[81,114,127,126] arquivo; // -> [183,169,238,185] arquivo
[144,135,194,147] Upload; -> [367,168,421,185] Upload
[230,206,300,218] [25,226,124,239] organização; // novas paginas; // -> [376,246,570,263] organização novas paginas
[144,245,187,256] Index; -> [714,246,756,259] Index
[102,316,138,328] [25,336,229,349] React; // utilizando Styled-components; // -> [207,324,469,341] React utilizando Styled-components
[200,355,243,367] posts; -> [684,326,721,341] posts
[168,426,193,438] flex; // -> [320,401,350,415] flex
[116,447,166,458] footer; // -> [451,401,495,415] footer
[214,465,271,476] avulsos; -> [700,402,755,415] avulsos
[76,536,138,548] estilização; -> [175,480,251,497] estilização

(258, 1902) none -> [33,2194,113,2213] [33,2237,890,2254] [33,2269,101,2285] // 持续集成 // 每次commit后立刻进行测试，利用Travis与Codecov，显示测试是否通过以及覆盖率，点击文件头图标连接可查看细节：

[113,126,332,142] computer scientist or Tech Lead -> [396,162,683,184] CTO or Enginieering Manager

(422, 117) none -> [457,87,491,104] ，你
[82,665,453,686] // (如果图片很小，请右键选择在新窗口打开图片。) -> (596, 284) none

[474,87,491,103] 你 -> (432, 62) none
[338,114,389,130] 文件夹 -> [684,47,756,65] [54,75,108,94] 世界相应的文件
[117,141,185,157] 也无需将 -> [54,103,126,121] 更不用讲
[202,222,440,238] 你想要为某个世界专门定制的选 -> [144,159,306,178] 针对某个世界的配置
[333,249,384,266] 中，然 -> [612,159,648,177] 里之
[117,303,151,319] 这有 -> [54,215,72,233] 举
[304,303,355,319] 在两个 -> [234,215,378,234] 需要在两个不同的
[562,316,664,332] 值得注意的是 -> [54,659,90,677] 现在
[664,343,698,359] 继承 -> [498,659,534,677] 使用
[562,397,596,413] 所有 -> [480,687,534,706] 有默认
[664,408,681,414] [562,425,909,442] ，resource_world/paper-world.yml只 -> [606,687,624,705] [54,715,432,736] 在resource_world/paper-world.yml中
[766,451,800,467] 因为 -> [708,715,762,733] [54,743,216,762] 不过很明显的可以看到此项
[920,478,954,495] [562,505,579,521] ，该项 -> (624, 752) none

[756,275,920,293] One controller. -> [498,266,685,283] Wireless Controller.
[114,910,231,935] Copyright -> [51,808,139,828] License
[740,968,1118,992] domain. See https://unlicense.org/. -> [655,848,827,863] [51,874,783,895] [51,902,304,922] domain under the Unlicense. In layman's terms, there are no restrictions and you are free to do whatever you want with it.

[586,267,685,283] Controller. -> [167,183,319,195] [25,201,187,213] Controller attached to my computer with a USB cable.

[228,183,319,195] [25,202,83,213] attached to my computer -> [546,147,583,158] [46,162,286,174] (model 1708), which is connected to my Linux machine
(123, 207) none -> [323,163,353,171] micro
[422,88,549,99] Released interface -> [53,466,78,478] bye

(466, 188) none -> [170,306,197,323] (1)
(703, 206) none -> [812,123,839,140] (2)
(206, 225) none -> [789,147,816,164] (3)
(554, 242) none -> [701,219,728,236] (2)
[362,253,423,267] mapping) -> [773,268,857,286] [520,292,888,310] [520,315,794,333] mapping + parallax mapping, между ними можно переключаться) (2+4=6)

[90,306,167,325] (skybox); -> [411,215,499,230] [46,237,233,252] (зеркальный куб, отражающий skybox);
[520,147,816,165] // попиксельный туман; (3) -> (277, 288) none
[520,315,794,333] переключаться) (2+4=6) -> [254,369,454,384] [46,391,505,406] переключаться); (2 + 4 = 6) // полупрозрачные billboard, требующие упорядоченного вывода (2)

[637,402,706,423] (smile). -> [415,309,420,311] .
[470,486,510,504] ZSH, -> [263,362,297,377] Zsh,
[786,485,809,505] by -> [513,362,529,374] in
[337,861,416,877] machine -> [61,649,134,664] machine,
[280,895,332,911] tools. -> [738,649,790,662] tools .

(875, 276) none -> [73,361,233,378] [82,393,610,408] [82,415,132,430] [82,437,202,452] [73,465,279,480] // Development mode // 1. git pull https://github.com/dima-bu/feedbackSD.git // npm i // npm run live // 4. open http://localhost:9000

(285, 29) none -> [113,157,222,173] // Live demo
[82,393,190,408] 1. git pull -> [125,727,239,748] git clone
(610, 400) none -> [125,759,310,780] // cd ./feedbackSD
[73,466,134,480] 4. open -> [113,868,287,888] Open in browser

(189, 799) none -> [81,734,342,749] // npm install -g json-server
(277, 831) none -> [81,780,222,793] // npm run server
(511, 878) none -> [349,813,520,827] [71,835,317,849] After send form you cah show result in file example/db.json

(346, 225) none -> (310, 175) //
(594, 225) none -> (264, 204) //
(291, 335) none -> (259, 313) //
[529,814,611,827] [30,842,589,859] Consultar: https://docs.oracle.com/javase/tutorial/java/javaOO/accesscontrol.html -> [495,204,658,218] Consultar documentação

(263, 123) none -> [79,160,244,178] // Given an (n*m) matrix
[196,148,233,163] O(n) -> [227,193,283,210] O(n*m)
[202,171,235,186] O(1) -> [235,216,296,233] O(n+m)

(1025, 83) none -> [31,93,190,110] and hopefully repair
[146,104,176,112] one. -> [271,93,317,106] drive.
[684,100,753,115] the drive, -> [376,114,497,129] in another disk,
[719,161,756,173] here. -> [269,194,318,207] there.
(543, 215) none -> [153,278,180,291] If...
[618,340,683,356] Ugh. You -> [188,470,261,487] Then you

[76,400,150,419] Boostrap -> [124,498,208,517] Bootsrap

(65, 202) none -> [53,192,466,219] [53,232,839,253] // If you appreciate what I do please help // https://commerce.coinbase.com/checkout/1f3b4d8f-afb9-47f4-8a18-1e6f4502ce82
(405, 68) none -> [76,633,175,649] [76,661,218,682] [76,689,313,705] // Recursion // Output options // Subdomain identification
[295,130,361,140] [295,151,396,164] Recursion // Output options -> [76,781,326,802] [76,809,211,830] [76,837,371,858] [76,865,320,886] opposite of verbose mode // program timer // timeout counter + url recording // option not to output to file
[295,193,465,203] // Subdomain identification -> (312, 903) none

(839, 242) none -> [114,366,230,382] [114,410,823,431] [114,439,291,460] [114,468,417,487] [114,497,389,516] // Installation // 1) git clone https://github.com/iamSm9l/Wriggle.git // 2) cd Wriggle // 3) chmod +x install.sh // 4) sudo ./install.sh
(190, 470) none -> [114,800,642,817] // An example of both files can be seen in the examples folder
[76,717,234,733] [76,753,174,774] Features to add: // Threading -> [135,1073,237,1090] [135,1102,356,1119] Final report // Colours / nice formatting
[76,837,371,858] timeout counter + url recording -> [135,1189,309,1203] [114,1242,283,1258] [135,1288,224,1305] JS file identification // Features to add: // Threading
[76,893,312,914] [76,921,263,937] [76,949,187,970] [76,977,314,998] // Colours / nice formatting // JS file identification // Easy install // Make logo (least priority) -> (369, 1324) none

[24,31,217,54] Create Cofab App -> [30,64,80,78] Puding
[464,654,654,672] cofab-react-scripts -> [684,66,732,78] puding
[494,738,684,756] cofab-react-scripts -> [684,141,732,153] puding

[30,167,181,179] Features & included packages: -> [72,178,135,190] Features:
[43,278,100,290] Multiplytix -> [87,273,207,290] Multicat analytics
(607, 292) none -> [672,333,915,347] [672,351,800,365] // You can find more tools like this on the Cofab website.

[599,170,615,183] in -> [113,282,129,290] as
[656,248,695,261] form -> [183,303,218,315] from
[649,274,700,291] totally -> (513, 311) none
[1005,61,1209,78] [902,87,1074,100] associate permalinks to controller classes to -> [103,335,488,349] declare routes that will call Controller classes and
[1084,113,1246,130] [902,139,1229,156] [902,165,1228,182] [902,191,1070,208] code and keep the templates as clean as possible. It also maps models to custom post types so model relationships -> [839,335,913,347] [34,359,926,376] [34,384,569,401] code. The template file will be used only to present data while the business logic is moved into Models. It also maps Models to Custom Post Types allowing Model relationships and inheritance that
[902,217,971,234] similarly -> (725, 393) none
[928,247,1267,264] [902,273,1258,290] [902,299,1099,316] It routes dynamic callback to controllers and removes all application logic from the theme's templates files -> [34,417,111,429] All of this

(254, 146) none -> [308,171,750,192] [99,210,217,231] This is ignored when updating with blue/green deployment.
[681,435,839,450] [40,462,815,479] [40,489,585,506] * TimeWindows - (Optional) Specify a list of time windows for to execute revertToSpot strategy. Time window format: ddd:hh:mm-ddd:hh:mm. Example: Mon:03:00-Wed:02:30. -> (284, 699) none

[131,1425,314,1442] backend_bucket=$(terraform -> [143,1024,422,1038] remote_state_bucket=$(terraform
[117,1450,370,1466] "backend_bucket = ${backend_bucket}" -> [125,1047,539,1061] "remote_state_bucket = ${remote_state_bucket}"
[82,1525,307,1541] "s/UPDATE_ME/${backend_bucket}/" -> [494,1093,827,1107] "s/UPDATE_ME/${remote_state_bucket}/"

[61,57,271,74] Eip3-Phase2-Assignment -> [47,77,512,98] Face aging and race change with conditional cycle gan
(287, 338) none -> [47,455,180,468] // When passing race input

════════════════

Please count the lines of the entries above that include "переключаться" and give only the total.

:: Task response ::
2